What we are exploring: What is relevant to the individual world of experience?
What's new: What influences psychological individuality?
What we will learn: How to avoid identical learning?
1. The personal [individual, ed., author] world of experience is confidential, private, and can be known in a true or complete sense only by the subject himself [theory by C. Rogers, ed. author] (Kjell L., Ziegler D. 2008) [1].
2. Individual world of experience. According to the humanistic theory of C. Rogers * this is possible only for the individual himself, since the private world of human experience is confidential. The terms "confidential" and "private" draw attention to the availability and ownership of knowledge about one's mental differences exclusively for the person himself, and for others, it is a secret. Therefore, only an individual has the opportunity to acquire, in the process of his lifestyle, that is, private experience, genuine and complete knowledge about his psychological individuality.
* Rogers Carl Ransom (1902 - 1987) - American psychologist, one of the founders of humanistic psychology. Rogers turned out to be the sixth most outstanding psychologist of the 20th century and the second among clinicians after S. Freud. Based on a 1982 survey of 422 American and Canadian psychologists, he was considered the most influential psychotherapist in history.
3. Knowledge of experience. When science talks about experience, it uses the meaning of the term "experienceˮ, which originates from the ancient Greek word ἐμπειρικός [empeirikós], which means experience acquired through a test, experiment, or attempt *. Thus, a person who wishes to acquire true and complete knowledge of his psychic differences can do this by testing or testing his psyche. What does this not mean and what does it mean? Usually, people tend to think about a certain issue by resorting to the amount of information they have accumulated on it. But in this case, this does not mean that they are testing the psyche. Why? When a person wants to know how a car model will behave under different modes, then he conducts a test drive. During the test drive, he does not think that he knows about this model but observes how it behaves in different circumstances. Testing my psyche literally means asking myself what I experience through the senses of the private world as I go about my life, rather than what I know in general about human behavior.
* "Empirical". History and etymology are empirical. Merriam-Webster Dictionary.

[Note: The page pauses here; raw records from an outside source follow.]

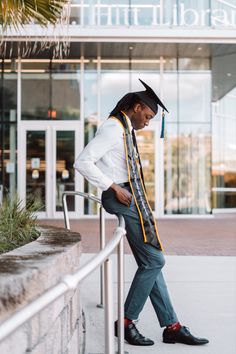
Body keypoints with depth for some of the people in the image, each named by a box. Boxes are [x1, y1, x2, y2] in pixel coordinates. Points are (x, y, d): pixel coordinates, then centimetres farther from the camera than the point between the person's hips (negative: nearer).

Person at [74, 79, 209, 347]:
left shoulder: (125, 130, 17)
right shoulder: (112, 128, -12)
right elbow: (82, 162, -19)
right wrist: (114, 187, -19)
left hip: (132, 200, 10)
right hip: (121, 199, -10)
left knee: (150, 263, 10)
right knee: (154, 260, -6)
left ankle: (172, 326, 16)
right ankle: (126, 322, 6)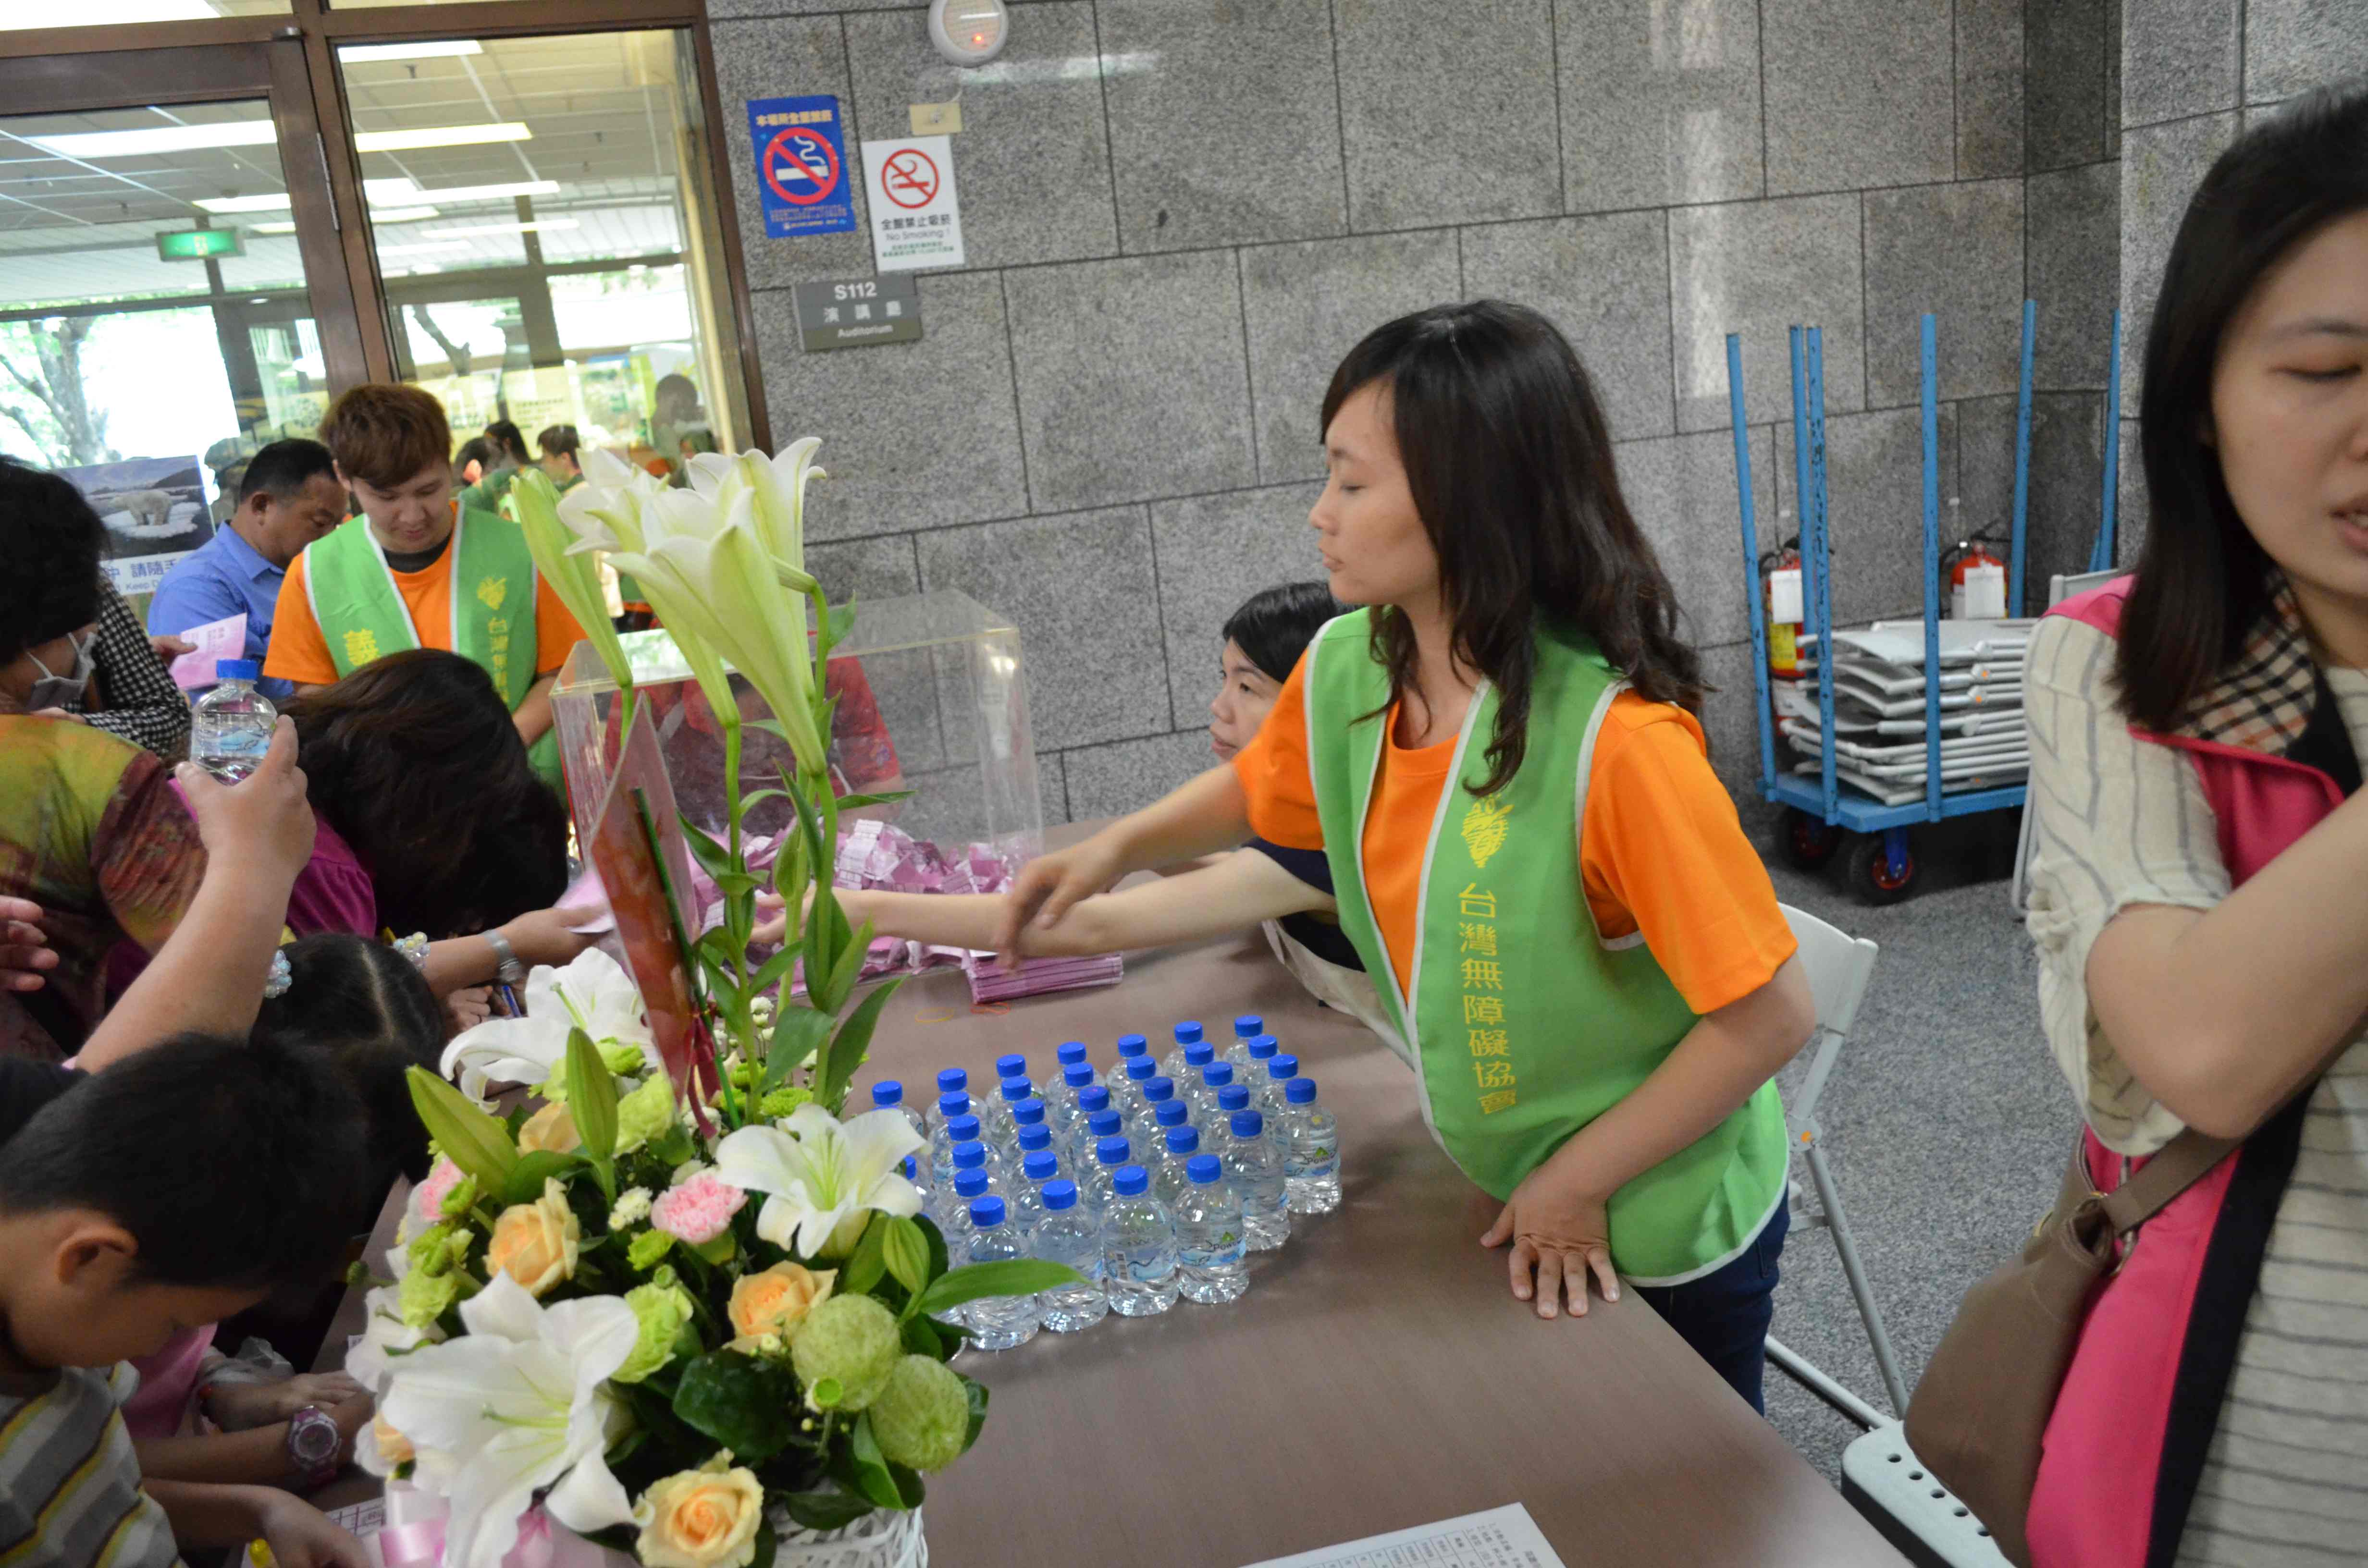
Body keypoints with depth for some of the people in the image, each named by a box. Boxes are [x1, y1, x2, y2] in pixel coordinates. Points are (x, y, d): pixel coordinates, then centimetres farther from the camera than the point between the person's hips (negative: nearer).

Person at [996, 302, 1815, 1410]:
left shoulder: (1615, 738, -33)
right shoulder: (1345, 670, -11)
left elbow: (1769, 1015, -26)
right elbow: (1258, 791, 12)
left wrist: (1577, 1180, -18)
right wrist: (1120, 846, -4)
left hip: (1661, 1234, -6)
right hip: (1495, 1197, 6)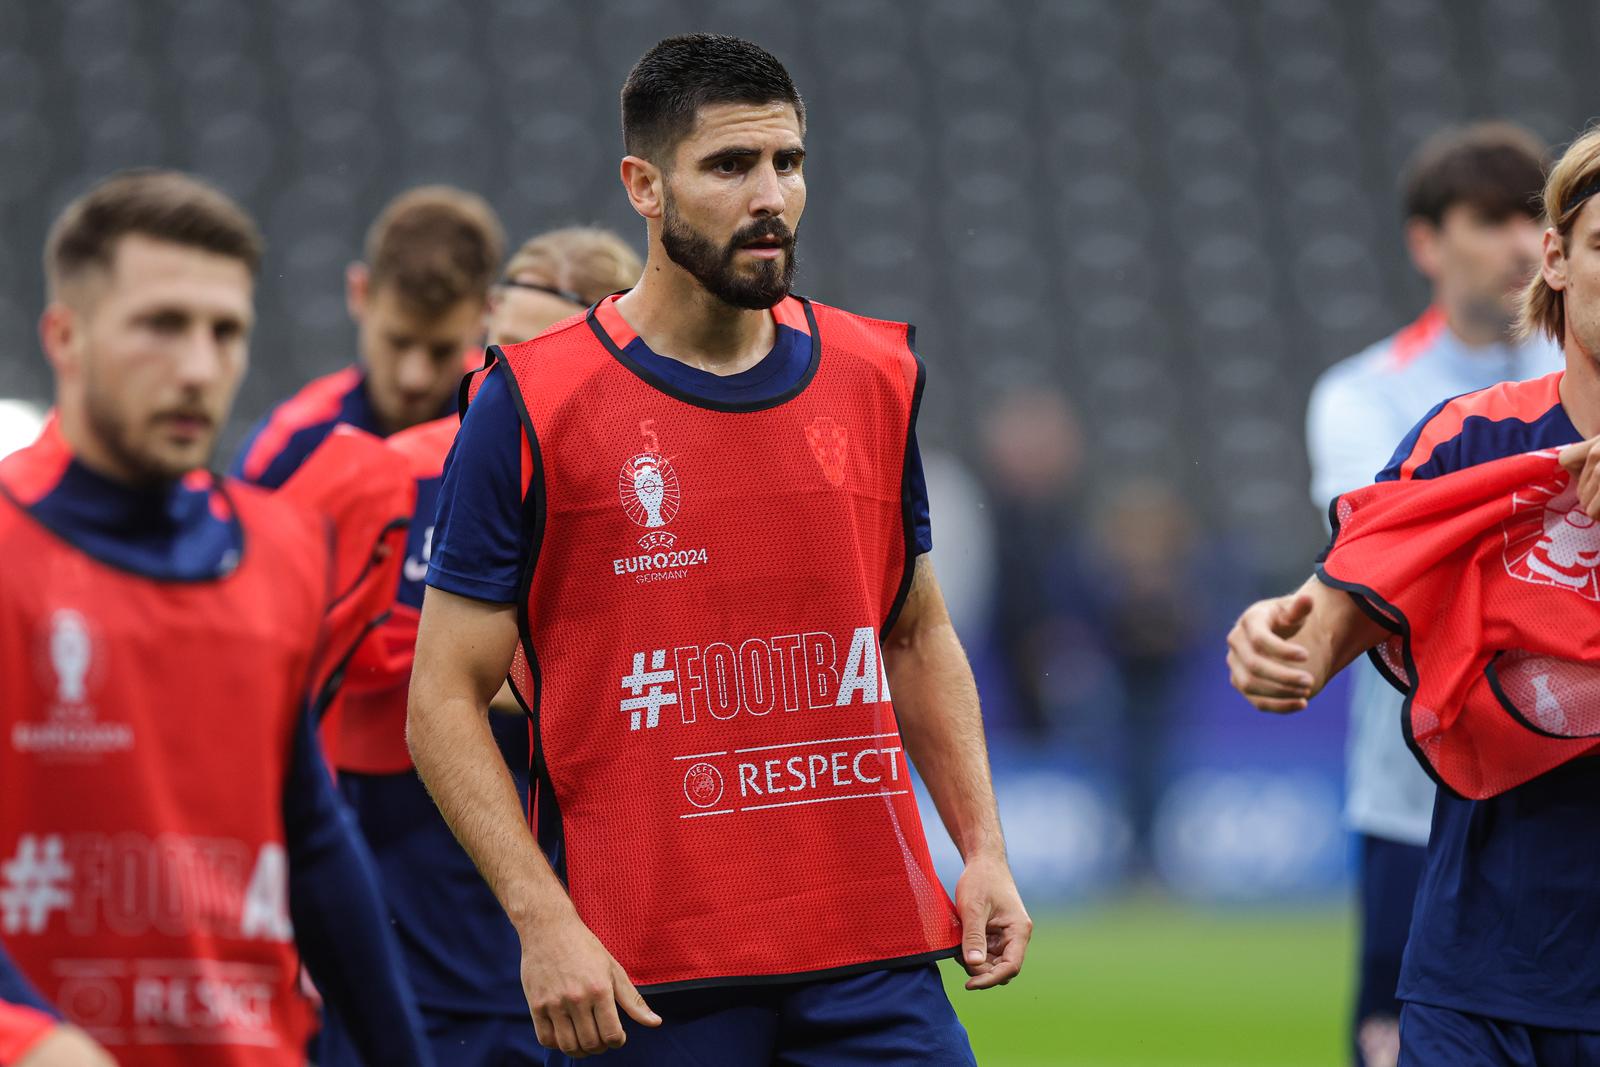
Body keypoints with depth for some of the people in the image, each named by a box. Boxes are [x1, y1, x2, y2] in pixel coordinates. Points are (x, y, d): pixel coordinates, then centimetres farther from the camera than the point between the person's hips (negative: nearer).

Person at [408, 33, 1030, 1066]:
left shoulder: (877, 378, 9)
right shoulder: (531, 408, -5)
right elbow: (445, 698, -4)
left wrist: (984, 850, 9)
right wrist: (543, 920, -14)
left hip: (874, 948, 4)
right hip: (640, 973, -3)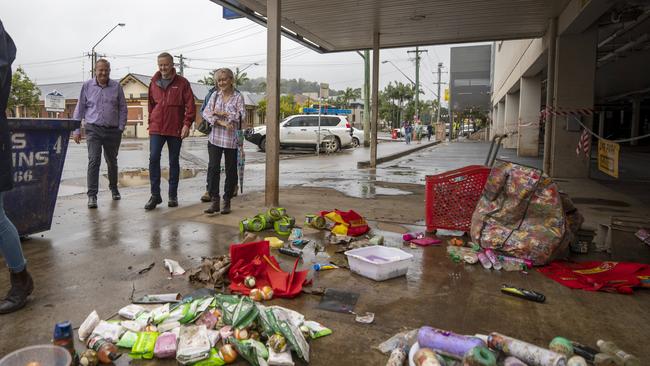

4. Feelings of private experience. Speaking about sensations, psychology pays attention to sensations emanating from the physical sense organs (vision, hearing, smell, etc.) [2]. In this case, we are talking about sensations perceived from the material world, but not from the immaterial world of man. The immaterial world of a person is perceived by his psyche (from other Greek ψυχικός (psychikos) - soul or life), while the psyche does not have visible organs of perception, such as eyes, ears, nose, tongue, etc. However, every person can feel fear, anxiety, sadness, joy, anger, surprise, disappointment, etc. The question arises. With the help of what or what organs can a person experience these and many similar sensations of non-material content?
5. Organs for sensations. The basis for the emergence of sensations is the human nervous system, which instantly and accordingly reacts to any changes in the external or internal environment transmitted to it by the organs of the senses (from ancient Greek ὄργανον - [orɡanon], instrument, instrument). Consciousness, unconsciousness, preconscious memory, thinking, and perception are tools of the human psyche. Mental instruments (organs) of the senses, together with the physical sense organs, participate in the formation of sensations that reflect the perception of the material and immaterial world of a person with the help of a variety of feelings and emotions [2, 3, 4, 5]. The presence of the same instruments (organs) of perception, the ability to sense, and the appropriate reaction to changes in the external and internal environment make us identical. But how can neural reactions to environmental changes make us individual?